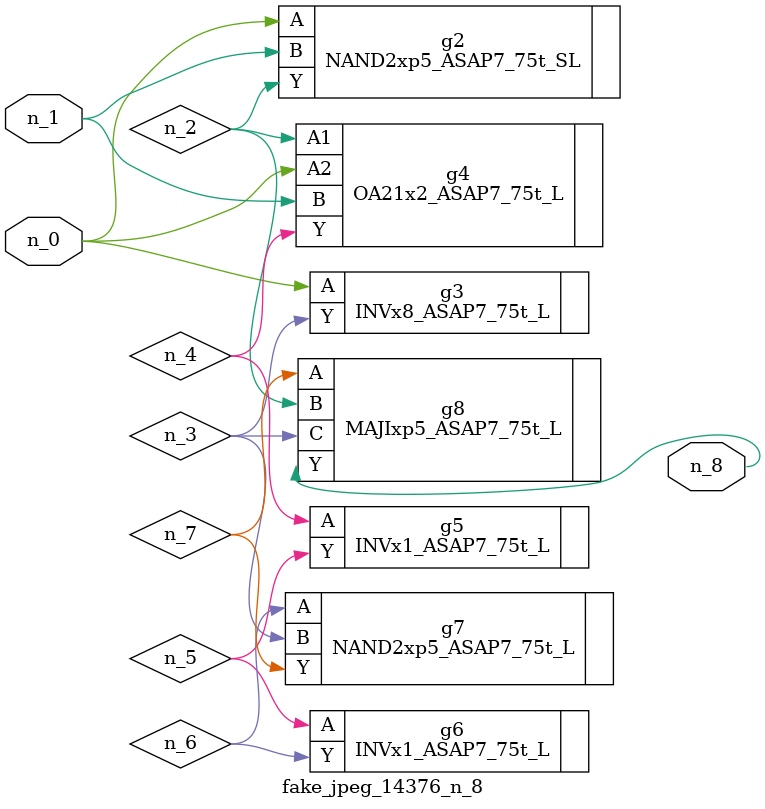
<source format=v>
module fake_jpeg_14376_n_8 (n_0, n_1, n_8);

input n_0;
input n_1;

output n_8;

wire n_2;
wire n_3;
wire n_4;
wire n_6;
wire n_5;
wire n_7;

NAND2xp5_ASAP7_75t_SL g2 ( 
.A(n_0),
.B(n_1),
.Y(n_2)
);

INVx8_ASAP7_75t_L g3 ( 
.A(n_0),
.Y(n_3)
);

OA21x2_ASAP7_75t_L g4 ( 
.A1(n_2),
.A2(n_0),
.B(n_1),
.Y(n_4)
);

INVx1_ASAP7_75t_L g5 ( 
.A(n_4),
.Y(n_5)
);

INVx1_ASAP7_75t_L g6 ( 
.A(n_5),
.Y(n_6)
);

NAND2xp5_ASAP7_75t_L g7 ( 
.A(n_6),
.B(n_3),
.Y(n_7)
);

MAJIxp5_ASAP7_75t_L g8 ( 
.A(n_7),
.B(n_2),
.C(n_3),
.Y(n_8)
);


endmodule
</source>
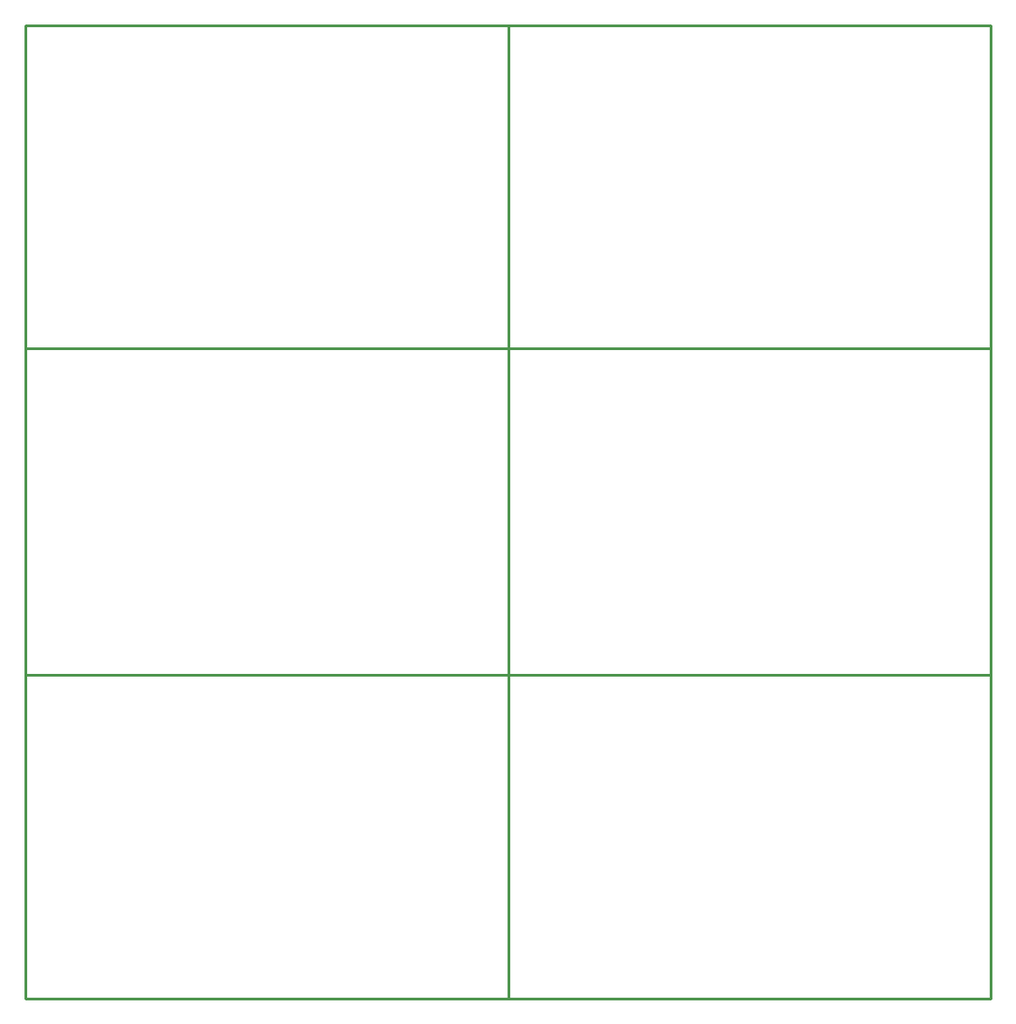
<source format=gko>
G04 Layer: BoardOutline*
G04 EasyEDA v6.2.46, 2019-12-24T13:35:47+01:00*
G04 9af07930541e41a2aa19a6838659558f,f7dd187871414131b8e6a9aac608ee48,10*
G04 Gerber Generator version 0.2*
G04 Scale: 100 percent, Rotated: No, Reflected: No *
G04 Dimensions in millimeters *
G04 leading zeros omitted , absolute positions ,3 integer and 3 decimal *
%FSLAX33Y33*%
%MOMM*%
G90*
G71D02*

%ADD10C,0.254000*%
G54D10*
G01X0Y98933D02*
G01X45085Y98933D01*
G01X45085Y8128D01*
G01X0Y8128D01*
G01X0Y98933D01*
G01X0Y68798D02*
G01X45085Y68798D01*
G01X0Y38295D02*
G01X45085Y38295D01*
G01X45085Y98933D02*
G01X90170Y98933D01*
G01X90170Y8128D01*
G01X45085Y8128D01*
G01X45085Y98933D01*
G01X45085Y68798D02*
G01X90170Y68798D01*
G01X45085Y38295D02*
G01X90170Y38295D01*
G01X0Y98933D02*
G01X90170Y98933D01*
G01X90170Y8128D01*
G01X0Y8128D01*
G01X0Y98933D01*
G01X45085Y98933D02*
G01X45085Y8128D01*
G01X45085Y98933D02*
G01X45085Y8128D01*

%LPD*%
M00*
M02*

</source>
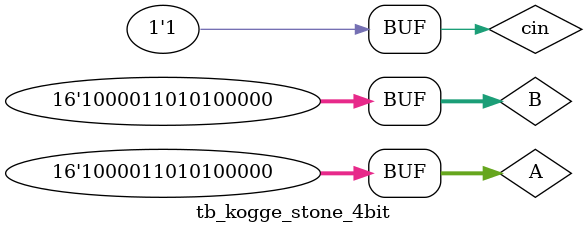
<source format=v>
`timescale 1ns / 1ps


module tb_kogge_stone_4bit;

	// Inputs
	parameter bw = 16;
	reg [bw:1] A;
	reg [bw:1] B;
	reg cin;

	// Outputs
	wire cout;
	wire [bw:1] sum;

	// Instantiate the Unit Under Test (UUT)
	kogge_stone_4bit uut (
		.A(A), 
		.B(B), 
		.cin(cin), 
		.cout(cout), 
		.sum(sum)
	);

	initial begin
		// Initialize Inputs
		A = 100000;
		B = 100000;
		cin = 1;

		// Wait 100 ns for global reset to finish
		#100;
        
		// Add stimulus here

	end
      
endmodule


</source>
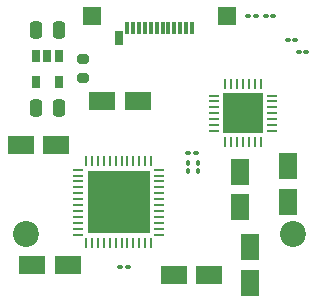
<source format=gbr>
%TF.GenerationSoftware,KiCad,Pcbnew,6.0.9*%
%TF.CreationDate,2022-12-15T21:13:34+01:00*%
%TF.ProjectId,Expansion_Card,45787061-6e73-4696-9f6e-5f436172642e,X1*%
%TF.SameCoordinates,Original*%
%TF.FileFunction,Soldermask,Top*%
%TF.FilePolarity,Negative*%
%FSLAX46Y46*%
G04 Gerber Fmt 4.6, Leading zero omitted, Abs format (unit mm)*
G04 Created by KiCad (PCBNEW 6.0.9) date 2022-12-15 21:13:34*
%MOMM*%
%LPD*%
G01*
G04 APERTURE LIST*
G04 Aperture macros list*
%AMRoundRect*
0 Rectangle with rounded corners*
0 $1 Rounding radius*
0 $2 $3 $4 $5 $6 $7 $8 $9 X,Y pos of 4 corners*
0 Add a 4 corners polygon primitive as box body*
4,1,4,$2,$3,$4,$5,$6,$7,$8,$9,$2,$3,0*
0 Add four circle primitives for the rounded corners*
1,1,$1+$1,$2,$3*
1,1,$1+$1,$4,$5*
1,1,$1+$1,$6,$7*
1,1,$1+$1,$8,$9*
0 Add four rect primitives between the rounded corners*
20,1,$1+$1,$2,$3,$4,$5,0*
20,1,$1+$1,$4,$5,$6,$7,0*
20,1,$1+$1,$6,$7,$8,$9,0*
20,1,$1+$1,$8,$9,$2,$3,0*%
G04 Aperture macros list end*
%ADD10RoundRect,0.062500X-0.337500X-0.062500X0.337500X-0.062500X0.337500X0.062500X-0.337500X0.062500X0*%
%ADD11RoundRect,0.062500X-0.062500X-0.337500X0.062500X-0.337500X0.062500X0.337500X-0.062500X0.337500X0*%
%ADD12R,5.300000X5.300000*%
%ADD13R,3.350000X3.350000*%
%ADD14RoundRect,0.100000X-0.100000X0.130000X-0.100000X-0.130000X0.100000X-0.130000X0.100000X0.130000X0*%
%ADD15RoundRect,0.100000X0.130000X0.100000X-0.130000X0.100000X-0.130000X-0.100000X0.130000X-0.100000X0*%
%ADD16RoundRect,0.100000X0.100000X-0.130000X0.100000X0.130000X-0.100000X0.130000X-0.100000X-0.130000X0*%
%ADD17RoundRect,0.100000X-0.130000X-0.100000X0.130000X-0.100000X0.130000X0.100000X-0.130000X0.100000X0*%
%ADD18R,1.600000X2.200000*%
%ADD19R,2.200000X1.600000*%
%ADD20RoundRect,0.200000X-0.275000X0.200000X-0.275000X-0.200000X0.275000X-0.200000X0.275000X0.200000X0*%
%ADD21RoundRect,0.250000X0.250000X0.475000X-0.250000X0.475000X-0.250000X-0.475000X0.250000X-0.475000X0*%
%ADD22R,0.650000X1.060000*%
%ADD23R,0.700000X1.150000*%
%ADD24R,0.380000X1.000000*%
%ADD25C,2.200000*%
%ADD26R,1.500000X1.500000*%
G04 APERTURE END LIST*
D10*
%TO.C,U3*%
X133075000Y-141050000D03*
X133075000Y-141550000D03*
X133075000Y-142050000D03*
X133075000Y-142550000D03*
X133075000Y-143050000D03*
X133075000Y-143550000D03*
X133075000Y-144050000D03*
X133075000Y-144550000D03*
X133075000Y-145050000D03*
X133075000Y-145550000D03*
X133075000Y-146050000D03*
X133075000Y-146550000D03*
D11*
X133775000Y-147250000D03*
X134275000Y-147250000D03*
X134775000Y-147250000D03*
X135275000Y-147250000D03*
X135775000Y-147250000D03*
X136275000Y-147250000D03*
X136775000Y-147250000D03*
X137275000Y-147250000D03*
X137775000Y-147250000D03*
X138275000Y-147250000D03*
X138775000Y-147250000D03*
X139275000Y-147250000D03*
D10*
X139975000Y-146550000D03*
X139975000Y-146050000D03*
X139975000Y-145550000D03*
X139975000Y-145050000D03*
X139975000Y-144550000D03*
X139975000Y-144050000D03*
X139975000Y-143550000D03*
X139975000Y-143050000D03*
X139975000Y-142550000D03*
X139975000Y-142050000D03*
X139975000Y-141550000D03*
X139975000Y-141050000D03*
D11*
X139275000Y-140350000D03*
X138775000Y-140350000D03*
X138275000Y-140350000D03*
X137775000Y-140350000D03*
X137275000Y-140350000D03*
X136775000Y-140350000D03*
X136275000Y-140350000D03*
X135775000Y-140350000D03*
X135275000Y-140350000D03*
X134775000Y-140350000D03*
X134275000Y-140350000D03*
X133775000Y-140350000D03*
D12*
X136525000Y-143800000D03*
%TD*%
D10*
%TO.C,U2*%
X144600000Y-134775000D03*
X144600000Y-135275000D03*
X144600000Y-135775000D03*
X144600000Y-136275000D03*
X144600000Y-136775000D03*
X144600000Y-137275000D03*
X144600000Y-137775000D03*
D11*
X145550000Y-138725000D03*
X146050000Y-138725000D03*
X146550000Y-138725000D03*
X147050000Y-138725000D03*
X147550000Y-138725000D03*
X148050000Y-138725000D03*
X148550000Y-138725000D03*
D10*
X149500000Y-137775000D03*
X149500000Y-137275000D03*
X149500000Y-136775000D03*
X149500000Y-136275000D03*
X149500000Y-135775000D03*
X149500000Y-135275000D03*
X149500000Y-134775000D03*
D11*
X148550000Y-133825000D03*
X148050000Y-133825000D03*
X147550000Y-133825000D03*
X147050000Y-133825000D03*
X146550000Y-133825000D03*
X146050000Y-133825000D03*
X145550000Y-133825000D03*
D13*
X147050000Y-136275000D03*
%TD*%
D14*
%TO.C,R23*%
X143225000Y-140480000D03*
X143225000Y-141120000D03*
%TD*%
D15*
%TO.C,R22*%
X137320000Y-149250000D03*
X136680000Y-149250000D03*
%TD*%
D16*
%TO.C,R21*%
X142400000Y-141120000D03*
X142400000Y-140480000D03*
%TD*%
D17*
%TO.C,R4*%
X143070000Y-139625000D03*
X142430000Y-139625000D03*
%TD*%
%TO.C,R3*%
X148120000Y-128000000D03*
X147480000Y-128000000D03*
%TD*%
%TO.C,R2*%
X150855000Y-130050000D03*
X151495000Y-130050000D03*
%TD*%
D15*
%TO.C,D2*%
X149620000Y-128000000D03*
X148980000Y-128000000D03*
%TD*%
%TO.C,D1*%
X152420000Y-131050000D03*
X151780000Y-131050000D03*
%TD*%
D18*
%TO.C,C19*%
X147625000Y-150625000D03*
X147625000Y-147625000D03*
%TD*%
D19*
%TO.C,C16*%
X135150000Y-135200000D03*
X138150000Y-135200000D03*
%TD*%
%TO.C,C15*%
X131225000Y-138975000D03*
X128225000Y-138975000D03*
%TD*%
D18*
%TO.C,C6*%
X150875000Y-143750000D03*
X150875000Y-140750000D03*
%TD*%
%TO.C,C5*%
X146775000Y-141250000D03*
X146775000Y-144250000D03*
%TD*%
D19*
%TO.C,C4*%
X141200000Y-149975000D03*
X144200000Y-149975000D03*
%TD*%
%TO.C,C3*%
X132225000Y-149150000D03*
X129225000Y-149150000D03*
%TD*%
D20*
%TO.C,R1*%
X133540000Y-131675000D03*
X133540000Y-133325000D03*
%TD*%
D21*
%TO.C,C2*%
X131450000Y-135802000D03*
X129550000Y-135802000D03*
%TD*%
D22*
%TO.C,U1*%
X131450000Y-131400000D03*
X130500000Y-131400000D03*
X129550000Y-131400000D03*
X129550000Y-133600000D03*
X131450000Y-133600000D03*
%TD*%
D21*
%TO.C,C1*%
X129550000Y-129198000D03*
X131450000Y-129198000D03*
%TD*%
D23*
%TO.C,P1*%
X136580000Y-129880000D03*
D24*
X142750000Y-129040000D03*
X142250000Y-129040000D03*
X141750000Y-129040000D03*
X141250000Y-129040000D03*
X140750000Y-129040000D03*
X140250000Y-129040000D03*
X139750000Y-129040000D03*
X139250000Y-129040000D03*
X138750000Y-129040000D03*
X138250000Y-129040000D03*
X137750000Y-129040000D03*
X137250000Y-129040000D03*
%TD*%
D25*
%TO.C,H1*%
X128700000Y-146500000D03*
%TD*%
%TO.C,H2*%
X151300000Y-146500000D03*
%TD*%
D26*
%TO.C,TP1*%
X134300000Y-128000000D03*
%TD*%
%TO.C,TP3*%
X145700000Y-128000000D03*
%TD*%
M02*

</source>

__Aim of the task__:
Stop after the line containing "Add stimulus here": copy the records exactly from the first line up to there, leaving pictures out.

__Answer to this exercise__:
<source format=v>
module fake_jpeg_14376_n_8 (n_0, n_1, n_8);

input n_0;
input n_1;

output n_8;

wire n_2;
wire n_3;
wire n_4;
wire n_6;
wire n_5;
wire n_7;

NAND2xp5_ASAP7_75t_SL g2 ( 
.A(n_0),
.B(n_1),
.Y(n_2)
);

INVx8_ASAP7_75t_L g3 ( 
.A(n_0),
.Y(n_3)
);

OA21x2_ASAP7_75t_L g4 ( 
.A1(n_2),
.A2(n_0),
.B(n_1),
.Y(n_4)
);

INVx1_ASAP7_75t_L g5 ( 
.A(n_4),
.Y(n_5)
);

INVx1_ASAP7_75t_L g6 ( 
.A(n_5),
.Y(n_6)
);

NAND2xp5_ASAP7_75t_L g7 ( 
.A(n_6),
.B(n_3),
.Y(n_7)
);

MAJIxp5_ASAP7_75t_L g8 ( 
.A(n_7),
.B(n_2),
.C(n_3),
.Y(n_8)
);


endmodule
</source>
<source format=gko>
G04 Layer: BoardOutline*
G04 EasyEDA v6.2.46, 2019-12-24T13:35:47+01:00*
G04 9af07930541e41a2aa19a6838659558f,f7dd187871414131b8e6a9aac608ee48,10*
G04 Gerber Generator version 0.2*
G04 Scale: 100 percent, Rotated: No, Reflected: No *
G04 Dimensions in millimeters *
G04 leading zeros omitted , absolute positions ,3 integer and 3 decimal *
%FSLAX33Y33*%
%MOMM*%
G90*
G71D02*

%ADD10C,0.254000*%
G54D10*
G01X0Y98933D02*
G01X45085Y98933D01*
G01X45085Y8128D01*
G01X0Y8128D01*
G01X0Y98933D01*
G01X0Y68798D02*
G01X45085Y68798D01*
G01X0Y38295D02*
G01X45085Y38295D01*
G01X45085Y98933D02*
G01X90170Y98933D01*
G01X90170Y8128D01*
G01X45085Y8128D01*
G01X45085Y98933D01*
G01X45085Y68798D02*
G01X90170Y68798D01*
G01X45085Y38295D02*
G01X90170Y38295D01*
G01X0Y98933D02*
G01X90170Y98933D01*
G01X90170Y8128D01*
G01X0Y8128D01*
G01X0Y98933D01*
G01X45085Y98933D02*
G01X45085Y8128D01*
G01X45085Y98933D02*
G01X45085Y8128D01*

%LPD*%
M00*
M02*

</source>
<source format=v>
`timescale 1ns / 1ps


module tb_kogge_stone_4bit;

	// Inputs
	parameter bw = 16;
	reg [bw:1] A;
	reg [bw:1] B;
	reg cin;

	// Outputs
	wire cout;
	wire [bw:1] sum;

	// Instantiate the Unit Under Test (UUT)
	kogge_stone_4bit uut (
		.A(A), 
		.B(B), 
		.cin(cin), 
		.cout(cout), 
		.sum(sum)
	);

	initial begin
		// Initialize Inputs
		A = 100000;
		B = 100000;
		cin = 1;

		// Wait 100 ns for global reset to finish
		#100;
        
		// Add stimulus here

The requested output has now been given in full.